Цветок в пустыне | страница 24
Она взглянула на Динни и объявила:
— Он в Китае. Я же сказала, что он женится на дочке судового казначея.
— Боже правый! Он и не думает жениться, тётя Эм! — вскричала Джин.
— Я и не говорю. И потом, я уверена, что это очень порядочные девочки — не чета разным дочкам священников.
— Благодарю вас!
— Я имела в виду тех, которые попадаются в парке. Они всегда так представляются, когда хотят познакомиться. Я думала, это всем известно.
— Джин выросла в доме пастора, тётя Эм, — укоризненно произнёс Хьюберт.
— Но она уже два года замужем за тобой. Кто это сказал: «Плодитесь и размножайтесь»?
— Не Моисей ли? — предположила Динни.
— А почему бы и нет? Глаза леди Монт остановились на Джин. Та вспыхнула. Сэр Лоренс торопливо вставил:
— Надеюсь, Хилери обвенчает Клер так же быстро, как Джин и тебя, Хьюберт. Это был рекорд.
— Хилери — замечательный проповедник, — возгласила леди Монт. Когда скончался Эдуард[7], он сказал проповедь про Соломона во всей славе его. Трогательно! А когда мы вешали Кейсмента[8], помните? — страшная глупость с нашей стороны! — Хилери говорил про бревно и сучок. Оно было у нас в глазу.
— Я терплю проповеди лишь в том случае, когда их читает дядя Хилери, — заметила Динни.
— Да, — поддержала её леди Монт. — Он умел стянуть больше ячменного сахару, чем любой другой мальчишка, и при этом казаться невинным, как ангел.
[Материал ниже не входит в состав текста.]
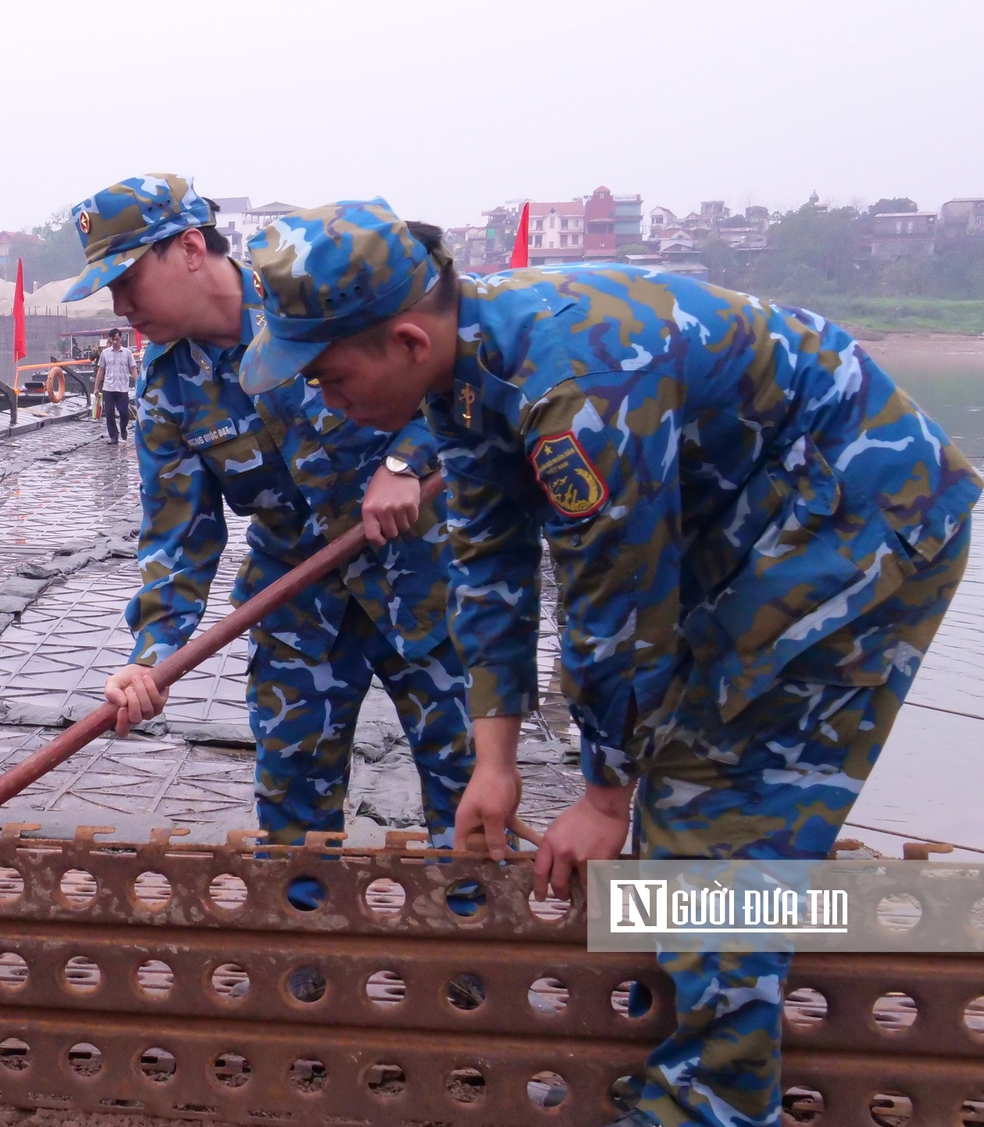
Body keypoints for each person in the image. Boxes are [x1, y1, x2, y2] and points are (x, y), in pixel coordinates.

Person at [238, 199, 978, 1127]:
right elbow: (490, 563)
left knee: (718, 803)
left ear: (407, 339)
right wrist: (495, 762)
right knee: (677, 779)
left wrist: (600, 797)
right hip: (757, 531)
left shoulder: (574, 393)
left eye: (331, 375)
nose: (322, 399)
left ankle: (713, 1101)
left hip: (859, 519)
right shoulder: (465, 372)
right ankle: (666, 1049)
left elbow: (620, 614)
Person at [65, 175, 473, 848]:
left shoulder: (319, 290)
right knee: (292, 811)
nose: (121, 304)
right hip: (298, 602)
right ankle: (304, 917)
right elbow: (177, 535)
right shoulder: (166, 387)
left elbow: (454, 358)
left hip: (425, 577)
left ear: (190, 248)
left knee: (468, 789)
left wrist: (407, 461)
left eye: (128, 279)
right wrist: (151, 656)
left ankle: (473, 913)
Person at [94, 328, 137, 445]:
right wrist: (96, 387)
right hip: (108, 387)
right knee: (109, 413)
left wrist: (138, 384)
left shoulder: (127, 353)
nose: (115, 342)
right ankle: (114, 436)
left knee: (124, 412)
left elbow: (133, 369)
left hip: (122, 388)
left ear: (121, 339)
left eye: (117, 339)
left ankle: (123, 427)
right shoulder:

Твоя тётка Уилмет и я переворачивали его головой вниз — знаешь, как куклу, — и трясли, но обратно ничего не получали.
— Вы, видимо, были примерными детьми, тётя Эм?
— По мере сил. Наш отец, который тогда ещё был не на небесах, старался видеть нас поменьше. А мама, бедняжка, ничего не могла поделать. Мы были лишены чувства долга.
— Странно, что теперь его у всех вас больше, чем нужно.
— Разве у меня есть чувство долга, Лоренс?
— Решительно нет, Эм.
— Так я и думала.
— Дядя Лоренс, вы не находите, что у Черрелов в целом слишком много чувства долга?
— А разве его может быть слишком много? — отпарировала Джин.
Сэр Лоренс вставил в глаз монокль:
— Динни, я чую ересь.
— Чувство долга лишает человека широты, верно, дядя? И у отца, и у дяди Лайонела, и у дяди Хилери, и даже у дяди Эдриена первая мысль всегда одна и та же: что они должны сделать. Они отказываются считаться с тем, чего они хотят. Спору нет, это прекрасно, но довольно скучно.
Сэр Лоренс выронил свой монокль.
— Пример твоей семьи, — сказал он, — превосходно иллюстрирует мандарина как определённый человеческий тип. На нём стоит империя. Из поколения в поколение — закрытые школы, Осборн, Сэндхерст и многое другое! А до этого — семья, где с молоком матери всасывается мысль о служении церкви и государству. Такое служение — вещь очень интересная, очень редкая в наши дни и очень похвальная.